PICASTRO with MAGALI MEAGHER at 7:30 pm and paul schedlich at at 10:30 pm at CineCycle (129 Spadina), Wednesday (April 9). $12. RT, SS, TF.
It's pretty clear that the dissonant experimental folk music that Liz Hysen makes as Picastro isn't meant for a mainstream pop audience. However, because the 15-year-old project once featured Owen Pallett, Hysen's recordings sometimes attract listeners who were expecting something much more traditionally melodic.
For example, the NME writer who described Picastro's new album, You (Static Clang), as "if Sonic Youth had ever been thrust a selection of instruments belonging to a beleaguered secondary school orchestra."
That description could have been a compliment had it not been attached to a 3/10 review.
"Picastro is pop music, but not, and people don't always know what to do with it," Hysen cheerfully admits. "I'm okay with that, though.
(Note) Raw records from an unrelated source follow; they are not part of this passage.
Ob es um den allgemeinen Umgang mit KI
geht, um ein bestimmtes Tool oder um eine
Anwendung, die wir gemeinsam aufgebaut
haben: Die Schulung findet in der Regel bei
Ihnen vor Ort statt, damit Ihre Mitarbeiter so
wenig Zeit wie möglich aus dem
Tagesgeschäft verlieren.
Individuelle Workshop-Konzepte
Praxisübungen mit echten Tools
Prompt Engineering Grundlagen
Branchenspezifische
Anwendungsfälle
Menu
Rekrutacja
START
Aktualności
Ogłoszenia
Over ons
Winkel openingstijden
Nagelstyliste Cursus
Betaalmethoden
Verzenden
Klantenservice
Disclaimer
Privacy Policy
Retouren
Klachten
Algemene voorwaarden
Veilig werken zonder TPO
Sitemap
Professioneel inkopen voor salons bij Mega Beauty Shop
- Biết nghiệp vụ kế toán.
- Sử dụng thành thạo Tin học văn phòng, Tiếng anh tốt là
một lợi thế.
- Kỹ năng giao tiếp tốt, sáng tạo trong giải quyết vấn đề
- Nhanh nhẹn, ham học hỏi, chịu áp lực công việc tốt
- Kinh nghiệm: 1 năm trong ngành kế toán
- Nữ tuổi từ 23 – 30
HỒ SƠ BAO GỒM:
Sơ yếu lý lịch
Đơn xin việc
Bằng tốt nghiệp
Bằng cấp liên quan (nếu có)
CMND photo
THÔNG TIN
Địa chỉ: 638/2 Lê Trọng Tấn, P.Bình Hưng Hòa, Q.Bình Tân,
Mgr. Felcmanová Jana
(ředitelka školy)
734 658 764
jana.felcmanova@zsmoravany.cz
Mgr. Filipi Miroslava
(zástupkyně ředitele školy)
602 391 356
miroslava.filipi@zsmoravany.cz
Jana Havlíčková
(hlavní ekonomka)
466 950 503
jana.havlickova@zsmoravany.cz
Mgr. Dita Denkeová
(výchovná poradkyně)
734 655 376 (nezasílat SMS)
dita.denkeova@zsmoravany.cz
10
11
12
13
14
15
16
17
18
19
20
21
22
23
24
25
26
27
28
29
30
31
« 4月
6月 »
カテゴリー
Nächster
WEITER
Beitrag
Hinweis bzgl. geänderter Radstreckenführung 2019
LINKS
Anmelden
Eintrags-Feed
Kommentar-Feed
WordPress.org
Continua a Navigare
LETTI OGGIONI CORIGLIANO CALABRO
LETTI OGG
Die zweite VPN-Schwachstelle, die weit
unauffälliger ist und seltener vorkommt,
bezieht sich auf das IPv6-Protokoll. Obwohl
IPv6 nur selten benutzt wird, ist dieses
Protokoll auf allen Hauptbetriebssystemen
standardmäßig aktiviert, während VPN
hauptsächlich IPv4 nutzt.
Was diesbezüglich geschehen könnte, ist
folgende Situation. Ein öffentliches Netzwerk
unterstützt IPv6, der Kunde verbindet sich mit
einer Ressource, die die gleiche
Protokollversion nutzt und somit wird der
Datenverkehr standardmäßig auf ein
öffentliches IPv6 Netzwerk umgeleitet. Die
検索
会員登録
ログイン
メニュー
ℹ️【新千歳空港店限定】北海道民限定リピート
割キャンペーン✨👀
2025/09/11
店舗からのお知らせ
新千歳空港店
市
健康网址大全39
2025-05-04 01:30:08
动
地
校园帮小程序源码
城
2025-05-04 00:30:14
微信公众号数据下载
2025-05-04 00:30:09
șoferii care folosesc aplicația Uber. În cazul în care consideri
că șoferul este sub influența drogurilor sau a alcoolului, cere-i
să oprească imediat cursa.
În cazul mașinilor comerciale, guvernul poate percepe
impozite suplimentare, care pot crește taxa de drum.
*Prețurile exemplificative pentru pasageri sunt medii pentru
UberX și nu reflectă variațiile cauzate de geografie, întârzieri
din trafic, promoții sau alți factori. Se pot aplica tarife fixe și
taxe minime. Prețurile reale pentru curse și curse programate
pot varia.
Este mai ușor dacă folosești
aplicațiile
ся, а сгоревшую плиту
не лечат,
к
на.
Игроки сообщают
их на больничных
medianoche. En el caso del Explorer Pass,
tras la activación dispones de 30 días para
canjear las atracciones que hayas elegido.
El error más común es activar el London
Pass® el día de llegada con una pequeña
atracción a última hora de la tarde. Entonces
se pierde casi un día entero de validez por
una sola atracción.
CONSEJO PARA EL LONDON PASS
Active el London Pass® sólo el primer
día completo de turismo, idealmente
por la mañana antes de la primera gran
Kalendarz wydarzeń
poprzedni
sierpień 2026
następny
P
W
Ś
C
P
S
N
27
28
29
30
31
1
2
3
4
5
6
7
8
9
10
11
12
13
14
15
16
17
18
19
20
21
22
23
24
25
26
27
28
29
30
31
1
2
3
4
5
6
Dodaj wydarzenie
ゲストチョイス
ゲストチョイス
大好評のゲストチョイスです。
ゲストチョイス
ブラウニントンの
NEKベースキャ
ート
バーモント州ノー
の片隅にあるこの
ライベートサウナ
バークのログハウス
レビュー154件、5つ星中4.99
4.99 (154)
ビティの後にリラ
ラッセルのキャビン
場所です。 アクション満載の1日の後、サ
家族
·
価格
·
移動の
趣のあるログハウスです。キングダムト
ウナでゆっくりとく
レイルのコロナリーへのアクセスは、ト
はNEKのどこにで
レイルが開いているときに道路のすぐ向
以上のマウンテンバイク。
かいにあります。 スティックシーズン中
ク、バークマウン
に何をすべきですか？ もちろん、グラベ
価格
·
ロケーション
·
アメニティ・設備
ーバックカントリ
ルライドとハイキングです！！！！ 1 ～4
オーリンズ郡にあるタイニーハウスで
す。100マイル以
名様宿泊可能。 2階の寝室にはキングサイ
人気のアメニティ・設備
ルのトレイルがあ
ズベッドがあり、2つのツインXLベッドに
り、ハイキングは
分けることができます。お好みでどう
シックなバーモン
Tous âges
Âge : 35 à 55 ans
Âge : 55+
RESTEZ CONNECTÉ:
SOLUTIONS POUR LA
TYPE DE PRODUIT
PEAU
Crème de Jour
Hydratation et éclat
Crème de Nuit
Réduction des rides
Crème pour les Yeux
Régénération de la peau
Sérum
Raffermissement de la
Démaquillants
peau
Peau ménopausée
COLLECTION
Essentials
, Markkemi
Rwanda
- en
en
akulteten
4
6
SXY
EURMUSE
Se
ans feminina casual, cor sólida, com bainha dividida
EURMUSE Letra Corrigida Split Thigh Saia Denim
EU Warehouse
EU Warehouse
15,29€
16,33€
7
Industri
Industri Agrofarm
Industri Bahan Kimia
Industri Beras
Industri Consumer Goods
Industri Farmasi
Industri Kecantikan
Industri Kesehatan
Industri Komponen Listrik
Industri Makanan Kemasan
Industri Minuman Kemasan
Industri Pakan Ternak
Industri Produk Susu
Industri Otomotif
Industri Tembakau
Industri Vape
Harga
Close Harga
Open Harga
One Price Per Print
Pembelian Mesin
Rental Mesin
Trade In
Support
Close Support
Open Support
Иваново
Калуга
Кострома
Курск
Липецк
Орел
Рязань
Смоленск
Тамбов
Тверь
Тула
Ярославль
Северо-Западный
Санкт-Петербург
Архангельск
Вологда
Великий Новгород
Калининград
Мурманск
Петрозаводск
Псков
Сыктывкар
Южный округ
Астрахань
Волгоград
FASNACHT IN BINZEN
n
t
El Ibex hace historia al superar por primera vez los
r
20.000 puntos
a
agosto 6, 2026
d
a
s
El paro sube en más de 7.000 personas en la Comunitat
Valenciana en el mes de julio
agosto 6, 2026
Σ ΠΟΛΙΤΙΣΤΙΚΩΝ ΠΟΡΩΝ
I'm not delusional, so I know this isn't for everyone."
She wasn't always so secure about her musical idiosyncrasies.
"I didn't really know if it was good or not in the beginning, but other people encouraged me to keep doing it. Now I feel like whatever my vision is, it's finally culminating and becoming this definite thing. I'm more confident now, and I know I can write a good, catchy song, and that it's okay if it's not what other people want a pop song to be."
On You, Hysen called on a wide spectrum of collaborators to expand the core lineup, including Tony Dekker (from Great Lake Swimmers) and Alex Lukashevsky (of Deep Dark United). She'd become captivated by the idea of using male voices to recontextualize the material.
"I actually wanted to take my voice out of it altogether, which was controversial in the band. I just wanted to see what it would sound like," she says.
But Hysen's fragile, quivering vocals are a huge part of Picastro's sound; fortunately, her bandmates talked her out of it.